I thought you brought up some great points, and in large part I agree. Right now I am using a dumb phone temporarily for the month of February & I recently traded in my laptop for a desktop computer. In a sense it is saving me -- I am never going to be totally offline in some fantasy utopian way, but I want the internet to be a place I go, not something that I am consumed by.

I have a true addiction to endless feeds/scrolling/social media/whatever you want to call it & am trying to build new pathways in my brain outside of the ones that have been there for the past 15+ years in which my only 'hobby' was scrolling. This addiction has been the main struggle of my life. It might be better described as chronic disassociation to the point where I was regularly spending 8-10 hours/day on screens -- not talking to anyone or posting, just consuming (in addition to 8 hrs of work on a screen).
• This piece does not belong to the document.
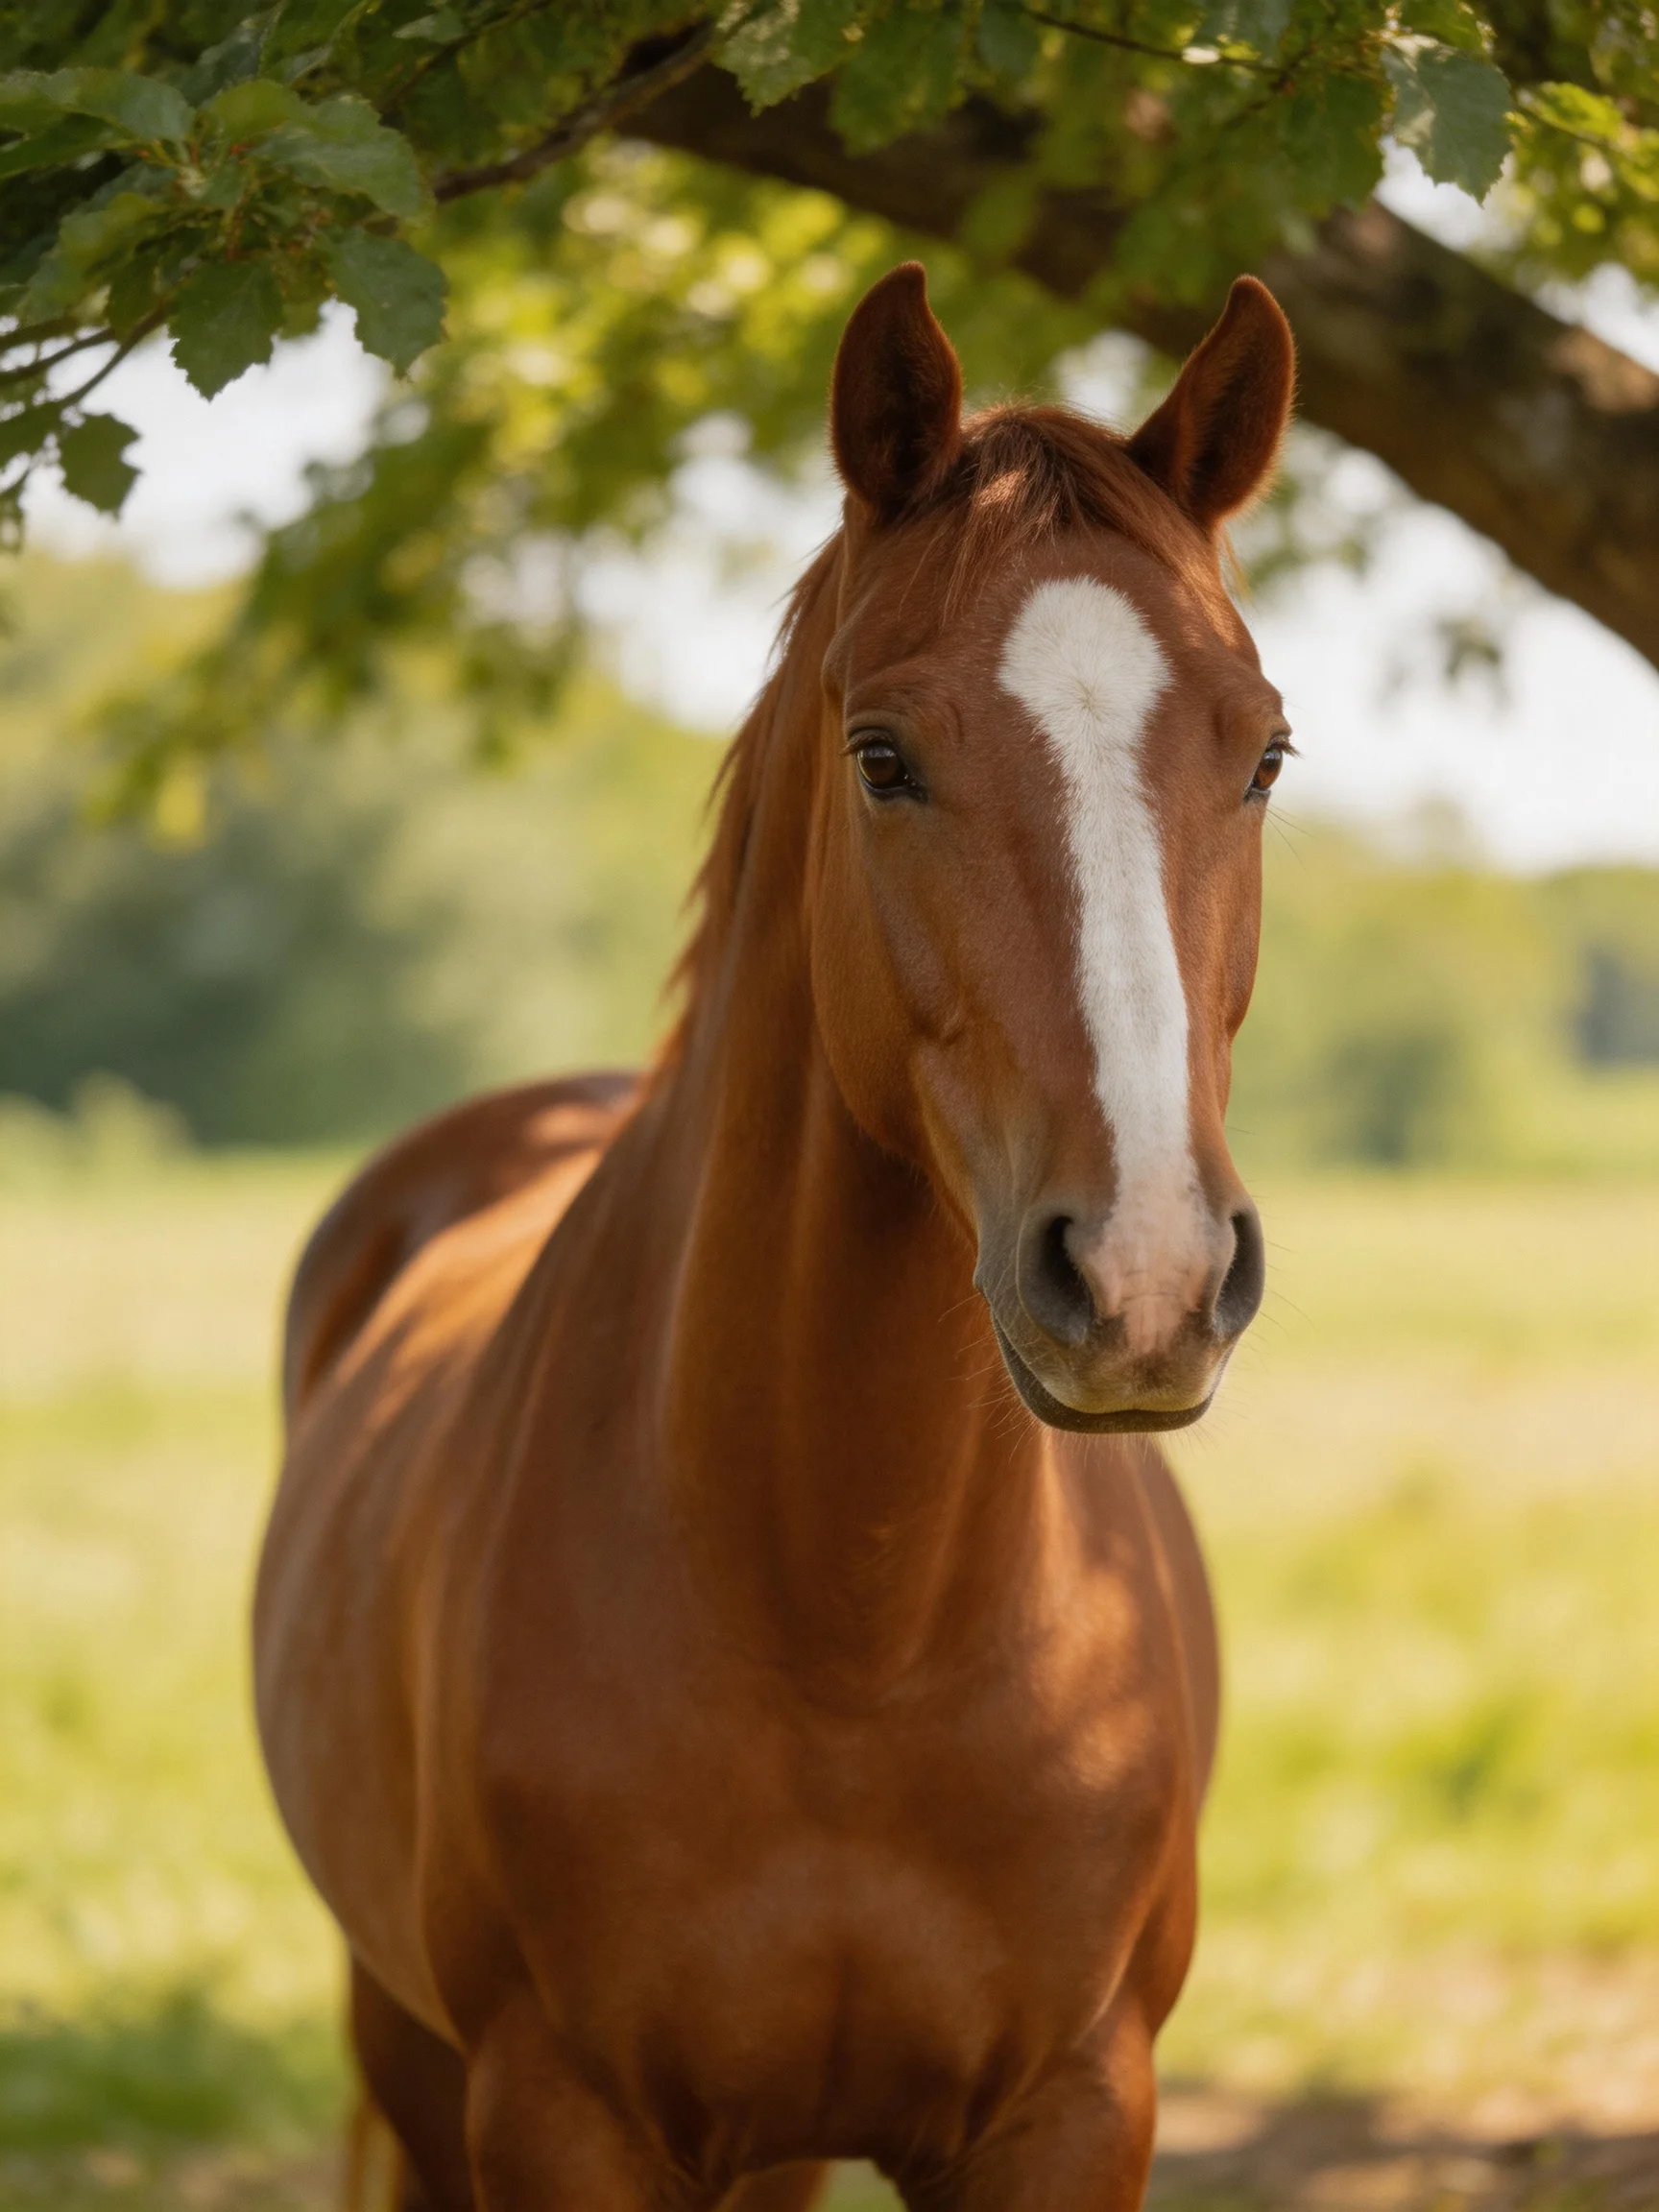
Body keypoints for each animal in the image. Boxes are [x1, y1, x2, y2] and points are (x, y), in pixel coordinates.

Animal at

I am only making progress because I have a therapist that has taken me seriously and is also treating this like the addiction it is.

And from what I have read of Lamm's work, it seems like she struggles with something very similar. For some folks that struggle with this addiction, putting extreme parameters around their internet use is the definition of their sobriety. And just personally I find it interesting to see the lengths to which people can go without tech these days.

You can say it's hypocritical to continue posting, then, but Lamm posts sporadically & frankly having a voice here on the internet from someone who is so offline has had a hugely positive impact on me. I am experiencing so much less shame just knowing that there are other folks out there that struggle with this too.